Multichip modules and hybrid circuits are commonly used to obtain a compact circuit with a desired function. These types of circuits are an inexpensive alternative to forming the circuit on a custom designed, single silicon die using microfabrication techniques. In one known embodiment of a compact circuit formed using these multichip modules and hybrid circuits, bare semiconductor chips are mounted on a custom fabricated substrate which has been constructed so that the necessary interconnections between the chips to be mounted on the substrate already exist.
In general, these types of hard-wired interconnect substrates require a large initial financial investment to fabricate, and a relatively long time is required to develop a prototype.

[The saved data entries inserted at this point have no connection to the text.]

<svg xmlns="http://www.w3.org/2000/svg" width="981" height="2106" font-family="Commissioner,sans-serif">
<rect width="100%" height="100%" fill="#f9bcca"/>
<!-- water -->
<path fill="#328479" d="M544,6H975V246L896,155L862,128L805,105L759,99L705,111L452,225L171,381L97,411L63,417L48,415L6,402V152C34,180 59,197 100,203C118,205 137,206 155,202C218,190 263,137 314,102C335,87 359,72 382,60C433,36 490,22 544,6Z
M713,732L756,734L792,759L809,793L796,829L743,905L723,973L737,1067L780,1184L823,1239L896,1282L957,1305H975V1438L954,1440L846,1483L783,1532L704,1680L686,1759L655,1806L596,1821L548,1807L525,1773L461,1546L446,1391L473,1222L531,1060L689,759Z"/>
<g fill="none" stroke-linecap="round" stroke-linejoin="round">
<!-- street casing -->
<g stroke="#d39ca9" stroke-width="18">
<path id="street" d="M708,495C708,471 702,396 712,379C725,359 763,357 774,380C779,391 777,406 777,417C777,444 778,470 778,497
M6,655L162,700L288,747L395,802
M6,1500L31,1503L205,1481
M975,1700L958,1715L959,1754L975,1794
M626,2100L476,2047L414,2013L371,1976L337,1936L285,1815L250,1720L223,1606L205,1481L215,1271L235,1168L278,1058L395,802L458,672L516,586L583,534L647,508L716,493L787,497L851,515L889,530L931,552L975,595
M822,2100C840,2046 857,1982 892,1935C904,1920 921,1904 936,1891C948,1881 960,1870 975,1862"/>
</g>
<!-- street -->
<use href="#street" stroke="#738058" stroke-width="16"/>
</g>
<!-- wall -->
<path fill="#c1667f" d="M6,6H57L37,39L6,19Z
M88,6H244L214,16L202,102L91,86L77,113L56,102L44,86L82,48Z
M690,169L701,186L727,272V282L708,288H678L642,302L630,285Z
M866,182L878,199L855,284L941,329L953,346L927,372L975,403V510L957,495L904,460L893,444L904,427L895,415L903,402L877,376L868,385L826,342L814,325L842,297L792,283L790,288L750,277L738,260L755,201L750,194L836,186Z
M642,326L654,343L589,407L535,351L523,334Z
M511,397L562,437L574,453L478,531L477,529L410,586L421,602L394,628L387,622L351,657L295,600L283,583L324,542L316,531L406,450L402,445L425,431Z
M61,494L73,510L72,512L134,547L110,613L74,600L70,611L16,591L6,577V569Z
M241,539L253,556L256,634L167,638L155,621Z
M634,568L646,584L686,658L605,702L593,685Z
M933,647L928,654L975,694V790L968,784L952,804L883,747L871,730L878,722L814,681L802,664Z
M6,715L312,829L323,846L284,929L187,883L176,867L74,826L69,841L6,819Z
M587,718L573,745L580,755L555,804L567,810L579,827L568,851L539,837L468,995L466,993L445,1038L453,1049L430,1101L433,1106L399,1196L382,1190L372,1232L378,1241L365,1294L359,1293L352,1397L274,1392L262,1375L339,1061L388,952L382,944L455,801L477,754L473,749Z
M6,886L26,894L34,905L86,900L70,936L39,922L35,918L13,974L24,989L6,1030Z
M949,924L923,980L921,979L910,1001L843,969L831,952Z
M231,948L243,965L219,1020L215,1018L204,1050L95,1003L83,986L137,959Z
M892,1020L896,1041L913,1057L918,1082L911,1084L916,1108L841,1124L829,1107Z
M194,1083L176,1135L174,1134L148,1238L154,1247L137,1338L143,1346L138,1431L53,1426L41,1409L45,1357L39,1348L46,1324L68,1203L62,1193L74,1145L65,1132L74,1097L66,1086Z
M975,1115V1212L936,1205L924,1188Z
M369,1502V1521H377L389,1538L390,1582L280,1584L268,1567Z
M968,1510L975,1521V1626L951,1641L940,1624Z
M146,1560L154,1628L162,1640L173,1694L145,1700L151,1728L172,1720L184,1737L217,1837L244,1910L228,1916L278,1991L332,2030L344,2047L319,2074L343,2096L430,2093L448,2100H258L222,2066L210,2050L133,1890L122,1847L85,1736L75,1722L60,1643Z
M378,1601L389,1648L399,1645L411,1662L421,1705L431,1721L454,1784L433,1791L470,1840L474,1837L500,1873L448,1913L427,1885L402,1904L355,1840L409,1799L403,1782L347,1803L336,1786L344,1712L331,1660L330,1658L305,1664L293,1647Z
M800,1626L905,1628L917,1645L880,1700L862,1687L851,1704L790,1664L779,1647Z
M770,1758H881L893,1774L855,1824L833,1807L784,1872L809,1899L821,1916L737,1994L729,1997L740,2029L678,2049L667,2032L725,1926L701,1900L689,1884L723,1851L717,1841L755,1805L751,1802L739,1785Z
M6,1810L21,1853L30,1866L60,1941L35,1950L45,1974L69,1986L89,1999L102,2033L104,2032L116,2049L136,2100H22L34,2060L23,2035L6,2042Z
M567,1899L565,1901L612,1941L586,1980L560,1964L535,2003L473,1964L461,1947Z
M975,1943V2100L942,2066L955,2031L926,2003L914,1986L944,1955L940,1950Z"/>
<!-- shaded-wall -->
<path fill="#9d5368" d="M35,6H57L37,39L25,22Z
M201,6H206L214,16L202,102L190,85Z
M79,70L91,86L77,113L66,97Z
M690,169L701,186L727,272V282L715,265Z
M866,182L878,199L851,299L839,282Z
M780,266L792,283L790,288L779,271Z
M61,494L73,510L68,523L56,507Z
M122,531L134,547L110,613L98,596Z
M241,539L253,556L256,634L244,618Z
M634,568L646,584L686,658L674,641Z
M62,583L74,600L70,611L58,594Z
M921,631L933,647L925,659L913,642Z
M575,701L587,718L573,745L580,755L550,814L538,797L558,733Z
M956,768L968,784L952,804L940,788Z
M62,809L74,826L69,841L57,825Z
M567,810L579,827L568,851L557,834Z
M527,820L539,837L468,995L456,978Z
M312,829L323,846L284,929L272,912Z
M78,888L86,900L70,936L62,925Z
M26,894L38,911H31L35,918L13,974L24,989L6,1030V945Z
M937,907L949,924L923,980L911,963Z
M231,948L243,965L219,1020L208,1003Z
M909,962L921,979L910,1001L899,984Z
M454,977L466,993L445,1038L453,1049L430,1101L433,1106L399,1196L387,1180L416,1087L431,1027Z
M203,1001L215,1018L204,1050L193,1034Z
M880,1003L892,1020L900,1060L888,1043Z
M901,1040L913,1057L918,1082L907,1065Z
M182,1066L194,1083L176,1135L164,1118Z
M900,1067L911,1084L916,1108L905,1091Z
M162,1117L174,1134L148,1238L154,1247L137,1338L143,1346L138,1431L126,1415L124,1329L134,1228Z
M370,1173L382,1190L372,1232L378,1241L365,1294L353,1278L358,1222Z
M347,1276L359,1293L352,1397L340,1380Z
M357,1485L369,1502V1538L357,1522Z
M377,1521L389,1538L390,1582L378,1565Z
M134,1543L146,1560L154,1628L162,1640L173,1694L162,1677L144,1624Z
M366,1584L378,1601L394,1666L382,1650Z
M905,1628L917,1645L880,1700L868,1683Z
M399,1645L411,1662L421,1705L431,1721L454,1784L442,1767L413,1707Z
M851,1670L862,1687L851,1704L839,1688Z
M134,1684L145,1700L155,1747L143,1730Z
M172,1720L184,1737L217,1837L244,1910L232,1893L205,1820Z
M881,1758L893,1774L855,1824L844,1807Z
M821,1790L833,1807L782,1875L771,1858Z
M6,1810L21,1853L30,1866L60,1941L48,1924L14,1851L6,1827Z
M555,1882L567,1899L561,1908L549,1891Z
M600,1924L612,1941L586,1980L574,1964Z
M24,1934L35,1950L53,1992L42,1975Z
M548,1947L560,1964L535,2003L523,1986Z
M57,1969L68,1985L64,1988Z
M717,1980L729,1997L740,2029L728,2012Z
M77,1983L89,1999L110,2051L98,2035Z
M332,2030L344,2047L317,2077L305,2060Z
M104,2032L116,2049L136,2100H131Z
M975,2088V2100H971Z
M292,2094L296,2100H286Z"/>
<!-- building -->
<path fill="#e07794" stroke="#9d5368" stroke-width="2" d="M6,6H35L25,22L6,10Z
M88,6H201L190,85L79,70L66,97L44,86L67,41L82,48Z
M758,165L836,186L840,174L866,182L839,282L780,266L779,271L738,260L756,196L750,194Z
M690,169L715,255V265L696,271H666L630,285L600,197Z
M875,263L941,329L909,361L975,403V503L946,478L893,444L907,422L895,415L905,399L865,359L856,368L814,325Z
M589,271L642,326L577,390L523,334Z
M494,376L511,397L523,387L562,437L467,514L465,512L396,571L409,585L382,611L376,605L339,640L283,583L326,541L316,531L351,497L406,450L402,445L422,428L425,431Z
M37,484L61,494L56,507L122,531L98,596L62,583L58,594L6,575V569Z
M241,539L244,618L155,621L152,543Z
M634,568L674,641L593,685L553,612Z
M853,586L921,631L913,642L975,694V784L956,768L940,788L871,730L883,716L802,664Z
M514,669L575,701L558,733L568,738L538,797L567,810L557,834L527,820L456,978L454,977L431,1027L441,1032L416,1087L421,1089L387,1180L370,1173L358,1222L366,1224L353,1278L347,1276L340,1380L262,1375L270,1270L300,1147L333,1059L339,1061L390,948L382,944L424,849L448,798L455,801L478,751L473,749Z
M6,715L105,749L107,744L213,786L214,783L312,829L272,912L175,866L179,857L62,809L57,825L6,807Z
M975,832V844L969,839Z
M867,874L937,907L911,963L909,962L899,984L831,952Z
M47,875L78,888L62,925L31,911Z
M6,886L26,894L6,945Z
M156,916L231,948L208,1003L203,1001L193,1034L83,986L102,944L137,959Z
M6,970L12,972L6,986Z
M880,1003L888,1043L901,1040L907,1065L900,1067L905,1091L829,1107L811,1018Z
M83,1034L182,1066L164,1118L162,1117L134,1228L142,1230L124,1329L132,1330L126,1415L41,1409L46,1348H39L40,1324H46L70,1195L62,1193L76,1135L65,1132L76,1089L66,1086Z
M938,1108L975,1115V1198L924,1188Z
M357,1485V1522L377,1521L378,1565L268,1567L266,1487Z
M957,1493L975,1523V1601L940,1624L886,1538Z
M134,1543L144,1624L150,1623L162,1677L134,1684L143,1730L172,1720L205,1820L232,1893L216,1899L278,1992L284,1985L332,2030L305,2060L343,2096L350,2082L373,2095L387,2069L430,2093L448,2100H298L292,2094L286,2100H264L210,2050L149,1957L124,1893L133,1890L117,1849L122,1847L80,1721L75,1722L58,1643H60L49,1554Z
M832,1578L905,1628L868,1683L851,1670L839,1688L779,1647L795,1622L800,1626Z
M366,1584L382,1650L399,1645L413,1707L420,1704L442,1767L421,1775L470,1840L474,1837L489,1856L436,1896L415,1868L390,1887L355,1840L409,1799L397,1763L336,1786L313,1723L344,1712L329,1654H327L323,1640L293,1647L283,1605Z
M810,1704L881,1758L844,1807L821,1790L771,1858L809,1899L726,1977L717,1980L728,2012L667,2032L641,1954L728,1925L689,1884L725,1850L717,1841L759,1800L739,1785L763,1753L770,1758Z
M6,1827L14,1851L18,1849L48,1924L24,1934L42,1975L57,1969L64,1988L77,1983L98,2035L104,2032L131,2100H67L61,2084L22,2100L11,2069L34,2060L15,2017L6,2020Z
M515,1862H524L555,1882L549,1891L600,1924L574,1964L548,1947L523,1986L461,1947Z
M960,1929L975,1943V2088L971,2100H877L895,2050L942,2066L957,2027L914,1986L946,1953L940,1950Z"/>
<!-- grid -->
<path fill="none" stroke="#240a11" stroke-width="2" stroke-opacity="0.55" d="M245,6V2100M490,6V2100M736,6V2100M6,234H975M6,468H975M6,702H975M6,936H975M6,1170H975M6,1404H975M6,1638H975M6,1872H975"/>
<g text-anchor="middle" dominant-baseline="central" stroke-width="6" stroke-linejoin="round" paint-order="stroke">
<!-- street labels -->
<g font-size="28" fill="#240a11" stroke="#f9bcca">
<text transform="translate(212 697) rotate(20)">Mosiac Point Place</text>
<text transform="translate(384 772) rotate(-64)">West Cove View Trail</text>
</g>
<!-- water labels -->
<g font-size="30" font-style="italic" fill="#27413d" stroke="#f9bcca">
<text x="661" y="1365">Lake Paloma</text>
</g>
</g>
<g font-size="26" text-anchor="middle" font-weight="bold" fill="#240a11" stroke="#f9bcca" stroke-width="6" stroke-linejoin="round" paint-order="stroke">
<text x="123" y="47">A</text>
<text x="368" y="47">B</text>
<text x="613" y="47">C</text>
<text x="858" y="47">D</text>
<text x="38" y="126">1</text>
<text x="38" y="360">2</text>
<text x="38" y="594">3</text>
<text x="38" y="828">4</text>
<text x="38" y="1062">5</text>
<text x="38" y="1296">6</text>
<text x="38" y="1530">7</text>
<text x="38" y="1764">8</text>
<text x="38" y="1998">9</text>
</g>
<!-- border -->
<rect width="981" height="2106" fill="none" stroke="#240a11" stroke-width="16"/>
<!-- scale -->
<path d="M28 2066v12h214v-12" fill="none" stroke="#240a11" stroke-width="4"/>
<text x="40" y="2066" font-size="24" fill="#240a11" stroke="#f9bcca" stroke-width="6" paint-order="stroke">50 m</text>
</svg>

To reduce the lead time requirements and cost to fabricate interconnect substrates, programmable interconnect substrates have been introduced, such as those described in U.S. Pat. Nos. 4,458,297; 4,467,400; 4,487,737; and 4,479,088, all to Herbert Stopper. These patents disclose a programmable substrate intended specifically for the attachment of bare dice in specific locations on one side only of the substrate. One such programmable substrate is shown in prior art FIG. 1.

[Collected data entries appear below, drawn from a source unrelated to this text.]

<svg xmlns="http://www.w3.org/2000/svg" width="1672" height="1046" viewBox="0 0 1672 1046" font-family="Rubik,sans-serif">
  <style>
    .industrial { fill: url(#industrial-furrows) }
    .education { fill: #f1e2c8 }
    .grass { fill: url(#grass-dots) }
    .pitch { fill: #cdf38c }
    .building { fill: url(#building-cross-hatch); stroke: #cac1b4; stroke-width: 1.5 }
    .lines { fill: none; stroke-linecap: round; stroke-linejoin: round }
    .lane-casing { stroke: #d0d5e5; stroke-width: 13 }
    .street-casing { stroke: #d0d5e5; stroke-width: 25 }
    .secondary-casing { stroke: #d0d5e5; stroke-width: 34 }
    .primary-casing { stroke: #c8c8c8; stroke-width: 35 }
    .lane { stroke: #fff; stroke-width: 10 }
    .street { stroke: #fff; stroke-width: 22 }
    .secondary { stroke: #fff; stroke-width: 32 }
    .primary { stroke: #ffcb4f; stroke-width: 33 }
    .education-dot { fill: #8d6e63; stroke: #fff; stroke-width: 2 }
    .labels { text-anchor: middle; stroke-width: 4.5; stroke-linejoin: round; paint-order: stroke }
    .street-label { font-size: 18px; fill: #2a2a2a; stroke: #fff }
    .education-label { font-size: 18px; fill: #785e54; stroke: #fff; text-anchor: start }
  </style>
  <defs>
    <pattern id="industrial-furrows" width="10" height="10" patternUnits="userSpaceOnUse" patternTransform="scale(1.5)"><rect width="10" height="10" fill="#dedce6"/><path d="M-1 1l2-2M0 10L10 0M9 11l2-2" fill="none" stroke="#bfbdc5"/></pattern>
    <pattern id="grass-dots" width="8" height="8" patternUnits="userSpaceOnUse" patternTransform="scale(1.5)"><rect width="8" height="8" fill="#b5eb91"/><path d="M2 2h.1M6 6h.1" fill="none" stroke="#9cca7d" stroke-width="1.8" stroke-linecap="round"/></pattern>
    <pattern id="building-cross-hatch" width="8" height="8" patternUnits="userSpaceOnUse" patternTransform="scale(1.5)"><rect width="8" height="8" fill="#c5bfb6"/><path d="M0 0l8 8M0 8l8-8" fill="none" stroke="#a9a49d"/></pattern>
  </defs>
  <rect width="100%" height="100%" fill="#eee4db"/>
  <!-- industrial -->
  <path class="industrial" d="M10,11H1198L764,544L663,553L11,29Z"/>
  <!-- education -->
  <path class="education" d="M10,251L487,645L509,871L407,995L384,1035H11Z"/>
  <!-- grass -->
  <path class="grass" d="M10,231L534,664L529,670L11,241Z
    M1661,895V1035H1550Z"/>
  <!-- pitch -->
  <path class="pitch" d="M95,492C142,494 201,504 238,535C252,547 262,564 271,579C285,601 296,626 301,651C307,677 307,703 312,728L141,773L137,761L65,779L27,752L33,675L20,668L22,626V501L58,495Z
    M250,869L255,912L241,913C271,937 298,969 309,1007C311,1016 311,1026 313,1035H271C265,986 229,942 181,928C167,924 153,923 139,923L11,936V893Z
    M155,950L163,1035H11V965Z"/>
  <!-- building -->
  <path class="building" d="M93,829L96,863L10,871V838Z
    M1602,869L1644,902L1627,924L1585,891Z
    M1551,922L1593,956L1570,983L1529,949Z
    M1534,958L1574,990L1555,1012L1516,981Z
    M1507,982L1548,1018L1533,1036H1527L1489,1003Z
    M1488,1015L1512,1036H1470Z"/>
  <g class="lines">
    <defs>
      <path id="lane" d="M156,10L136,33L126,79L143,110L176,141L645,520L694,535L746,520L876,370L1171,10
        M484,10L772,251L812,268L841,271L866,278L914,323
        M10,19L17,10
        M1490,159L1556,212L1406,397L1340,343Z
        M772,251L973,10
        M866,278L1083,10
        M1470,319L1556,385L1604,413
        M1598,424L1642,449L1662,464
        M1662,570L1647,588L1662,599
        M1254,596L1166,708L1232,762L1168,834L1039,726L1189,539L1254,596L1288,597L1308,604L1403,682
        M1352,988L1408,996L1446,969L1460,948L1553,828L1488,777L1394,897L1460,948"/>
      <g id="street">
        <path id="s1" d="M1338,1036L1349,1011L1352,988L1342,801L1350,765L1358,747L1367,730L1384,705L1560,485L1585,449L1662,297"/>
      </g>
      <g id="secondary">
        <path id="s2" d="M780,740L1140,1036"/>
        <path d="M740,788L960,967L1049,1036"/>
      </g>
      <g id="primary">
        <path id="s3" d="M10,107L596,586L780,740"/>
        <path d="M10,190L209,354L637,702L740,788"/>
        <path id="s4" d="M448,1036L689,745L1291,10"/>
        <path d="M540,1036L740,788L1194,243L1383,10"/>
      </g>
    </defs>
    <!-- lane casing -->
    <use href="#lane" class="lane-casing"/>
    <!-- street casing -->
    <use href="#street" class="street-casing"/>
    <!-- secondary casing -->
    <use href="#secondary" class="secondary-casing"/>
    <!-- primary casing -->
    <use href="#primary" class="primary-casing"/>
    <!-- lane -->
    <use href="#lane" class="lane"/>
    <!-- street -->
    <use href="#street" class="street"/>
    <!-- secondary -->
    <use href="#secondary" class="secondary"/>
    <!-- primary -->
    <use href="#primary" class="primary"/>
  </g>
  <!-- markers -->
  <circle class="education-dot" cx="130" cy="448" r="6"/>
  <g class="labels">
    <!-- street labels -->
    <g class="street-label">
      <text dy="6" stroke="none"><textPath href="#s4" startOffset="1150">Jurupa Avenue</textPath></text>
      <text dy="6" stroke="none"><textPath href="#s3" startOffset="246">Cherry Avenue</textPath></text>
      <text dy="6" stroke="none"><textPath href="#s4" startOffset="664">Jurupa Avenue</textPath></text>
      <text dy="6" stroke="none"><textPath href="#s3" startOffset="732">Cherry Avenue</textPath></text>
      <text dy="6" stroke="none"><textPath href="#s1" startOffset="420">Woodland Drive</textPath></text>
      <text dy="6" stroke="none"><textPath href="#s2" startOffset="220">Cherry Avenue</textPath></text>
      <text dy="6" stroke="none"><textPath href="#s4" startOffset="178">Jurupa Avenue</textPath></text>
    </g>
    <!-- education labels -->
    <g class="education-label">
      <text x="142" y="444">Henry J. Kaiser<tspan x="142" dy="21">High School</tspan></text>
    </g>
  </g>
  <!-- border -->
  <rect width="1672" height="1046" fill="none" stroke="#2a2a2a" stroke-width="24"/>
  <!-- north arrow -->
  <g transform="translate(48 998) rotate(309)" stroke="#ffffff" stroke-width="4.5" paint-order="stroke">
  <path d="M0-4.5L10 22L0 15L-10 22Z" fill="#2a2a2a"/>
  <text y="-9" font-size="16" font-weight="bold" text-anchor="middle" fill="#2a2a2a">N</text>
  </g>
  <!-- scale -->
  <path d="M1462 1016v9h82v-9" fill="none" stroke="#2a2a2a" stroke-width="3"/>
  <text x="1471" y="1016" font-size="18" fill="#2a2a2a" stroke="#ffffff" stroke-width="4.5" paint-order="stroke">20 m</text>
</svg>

In FIG. 1, a pattern of cells is created on the surface of interconnect substrate 10, each cell offering a uniform pattern of bonding pads 12 for connection to terminals of bare die. Four cells are shown in FIG. 1, where each cell comprises a quadrant within the dashed line portion of FIG. 1; however, the substrate 10 contains many more cells. A small die, such as die 14 or die 16, may only occupy a single cell, while a large die, such as die 18, would occupy a number of adjacent cells. Large die 18 is shown as transparent in order to show the bonding pads 12 located under die 18. Since there are many different die sizes, the cell size (or size of a combination of cells) will often be larger than the optimal size for a particular die intended to be mounted on substrate 10. In this situation, portions of the interconnect substrate 10 would be wasted. Further, a single die may require more bonding pads than are offered by a cell; thus additional cells must be sacrificed.

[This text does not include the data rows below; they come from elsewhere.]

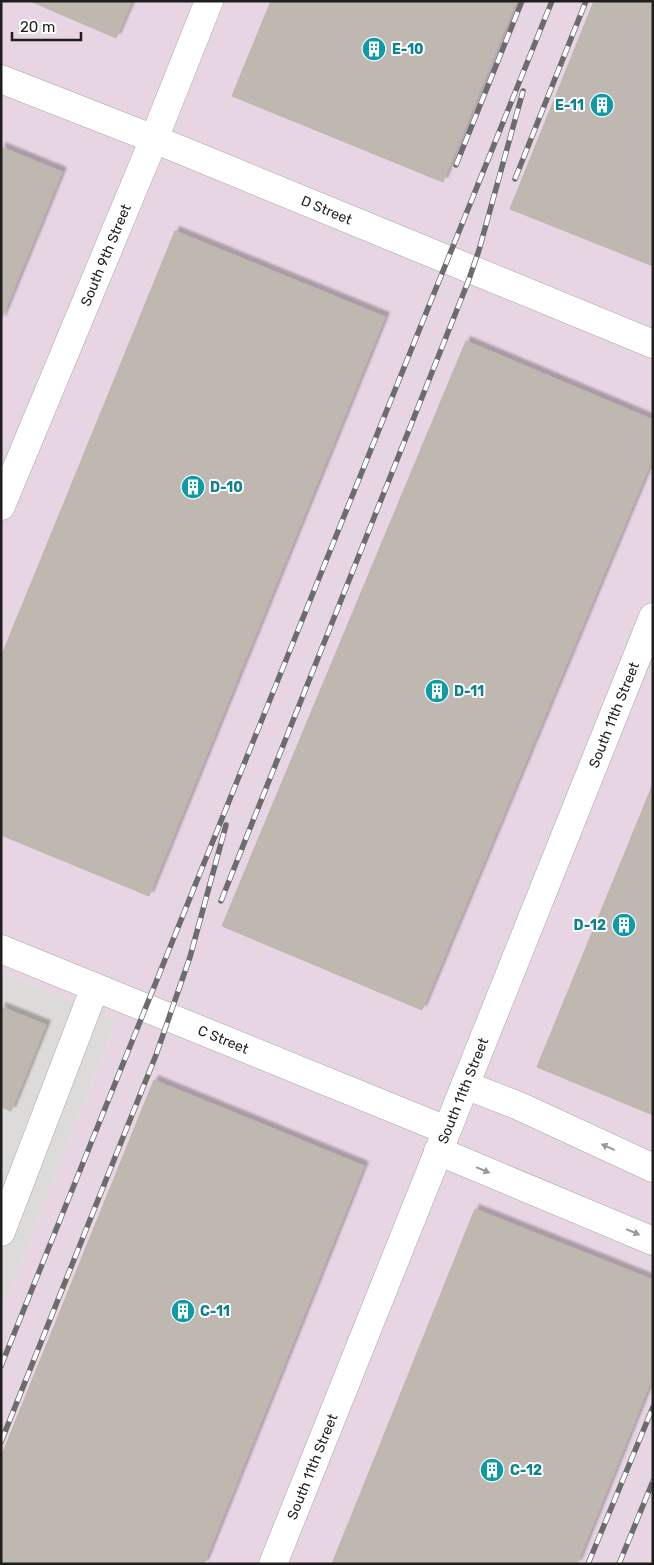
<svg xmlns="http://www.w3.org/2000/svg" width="654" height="1565" font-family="Rubik,sans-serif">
	<defs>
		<filter id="shadow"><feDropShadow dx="4.5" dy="-4.5" stdDeviation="1" flood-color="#0004"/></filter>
	</defs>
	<rect width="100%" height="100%" fill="#efece3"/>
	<path fill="#dcdbda" d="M1,971L117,1019L1,1314Z"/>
	<path fill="#e8d5e3" d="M1,1H653V1564H1V1314L117,1019L1,971Z"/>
	<path fill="#bfb8b0" stroke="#c0b3a6" filter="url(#shadow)" d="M30,1H132L116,38Z
		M271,1H516L443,182L232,96Z
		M594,1H653V266L510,209Z
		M1,147L62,172L1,320Z
		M175,231L385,317L149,896L1,835V657Z
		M466,341L653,420V457L422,1010L222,926Z
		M653,784V1115L537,1067Z
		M1,1007L46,1025L11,1111L1,1107Z
		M154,1080L364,1166L204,1564H1V1457Z
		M475,1209L653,1280V1376L577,1564H332Z"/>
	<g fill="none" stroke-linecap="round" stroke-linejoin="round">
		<g stroke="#a5a5a5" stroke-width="29">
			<g id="minor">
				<path id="s1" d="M1,79L154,139L653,344"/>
				<path id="s2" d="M1,506L154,139L209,1"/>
				<path id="s3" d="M1,949L446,1130"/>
				<path d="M465,1085L519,1106L653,1168"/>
				<path d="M438,1151L653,1241"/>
				<path d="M1,1232L95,987"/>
				<path id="s4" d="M273,1564L653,617"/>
			</g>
		</g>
		<use href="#minor" stroke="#fff" stroke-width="28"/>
		<g stroke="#6c6c6c" stroke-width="5.5">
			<path id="rail" d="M456,165L522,1
				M515,179L586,1
				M221,901L468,282L479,250L523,91
				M1,1366L552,1
				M1,1442L156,1055L190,957L226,825
				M588,1564L653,1407
				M619,1564L653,1481"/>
		</g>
		<use href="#rail" stroke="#fff" stroke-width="4" stroke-dasharray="11" stroke-linecap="butt"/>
	</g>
	<defs><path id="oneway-solid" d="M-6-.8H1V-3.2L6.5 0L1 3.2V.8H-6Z" transform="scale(1.25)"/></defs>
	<g fill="#9a9a9a">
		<use href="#oneway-solid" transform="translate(608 1147) rotate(-156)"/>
		<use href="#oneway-solid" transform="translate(483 1170) rotate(23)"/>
		<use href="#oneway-solid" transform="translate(633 1232) rotate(23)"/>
	</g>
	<defs>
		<g id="building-disc" transform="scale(1.25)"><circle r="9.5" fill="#0f9aa8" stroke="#fff"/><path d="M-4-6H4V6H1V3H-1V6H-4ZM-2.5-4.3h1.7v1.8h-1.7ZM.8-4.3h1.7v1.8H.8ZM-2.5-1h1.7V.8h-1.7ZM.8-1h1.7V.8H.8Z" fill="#fff"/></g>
	</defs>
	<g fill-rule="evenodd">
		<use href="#building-disc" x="374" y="49"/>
		<use href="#building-disc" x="602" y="105"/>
		<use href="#building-disc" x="193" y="487"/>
		<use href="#building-disc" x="437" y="691"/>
		<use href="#building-disc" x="624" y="925"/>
		<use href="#building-disc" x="183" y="1311"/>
		<use href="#building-disc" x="492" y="1470"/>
	</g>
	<g text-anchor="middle" stroke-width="4" stroke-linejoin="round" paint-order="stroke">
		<g font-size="14" font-weight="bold" fill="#0d838f" stroke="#fff" text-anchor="start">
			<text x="392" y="54">E-10</text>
			<text x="584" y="110" text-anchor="end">E-11</text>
			<text x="210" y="492">D-10</text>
			<text x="454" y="696">D-11</text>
			<text x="606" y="930" text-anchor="end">D-12</text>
			<text x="200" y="1316">C-11</text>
			<text x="510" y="1475">C-12</text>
		</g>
		<g font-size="14" fill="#1e1e1e" stroke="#fff">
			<text dy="5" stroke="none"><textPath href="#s1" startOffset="351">D Street</textPath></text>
			<text dy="5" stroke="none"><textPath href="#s2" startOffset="272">South 9th Street</textPath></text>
			<text dy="5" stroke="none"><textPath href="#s4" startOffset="915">South 11th Street</textPath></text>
			<text dy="5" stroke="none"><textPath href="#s3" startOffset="240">C Street</textPath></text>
			<text dy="5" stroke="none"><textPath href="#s4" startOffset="510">South 11th Street</textPath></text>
			<text dy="5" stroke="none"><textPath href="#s4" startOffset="105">South 11th Street</textPath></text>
		</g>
	</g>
	<rect width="654" height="1565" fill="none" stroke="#1e1e1e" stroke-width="5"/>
	<path d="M12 32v8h69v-8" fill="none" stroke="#1e1e1e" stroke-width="2.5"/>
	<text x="20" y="32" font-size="15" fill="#1e1e1e" stroke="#ffffff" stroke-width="4" paint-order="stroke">20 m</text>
</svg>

The bonding pad patterns in the above-referenced patents to Stopper only support bare dice attachment. If a user of Stopper's technology were not able to obtain all the necessary circuit components as bare dice, but could only obtain the necessary circuit components through a combination of packaged components and bare dice, the interconnect substrate of FIG. 1 could not be used, since there is no provision on the substrate to mount a packaged device.
The programmable substrates described in the above-referenced patents are passive, having no transistors to aid in the programming or testing of the substrate.
Further, in the above-referenced patents to Stopper, interconnect elements are programmably formed between patterned metallization layers internal to the substrate. A first metallization layer contains a large number of parallel, separate conducting tracks which are orthogonal to a large number of parallel, separate conducting tracks in a second metallization layer. The tracks in the first layer, prior to programming, are not electrically connected to any tracks in the second layer. To program the substrate, a high voltage is applied between two orthogonal tracks. The dielectric material separating the two orthogonal tracks at their point of overlap is very thin so that the high potential difference breaks down the dielectric and causes the orthogonal tracks to fuse together at that point.
Such programmable interconnect elements are commonly known as antifuses, since they are an open circuit prior to programming. While incorporating these antifuses in a substrate enables the substrate to be fully programmed by programming relatively few antifuse elements, these antifuse elements have the drawback of being highly capacitive when unprogrammed, since each of these antifuse elements separate the metal layers by only a thin insulation layer portion. Because many of these antifuse elements are usually located along each conducting track, the total parallel capacitance can degrade the performance of circuits utilizing these interconnect substrates in certain applications.
Thus, an interconnect substrate which can efficiently accommodate both bare dice and packaged devices, and which has low capacitance conductive tracks is needed.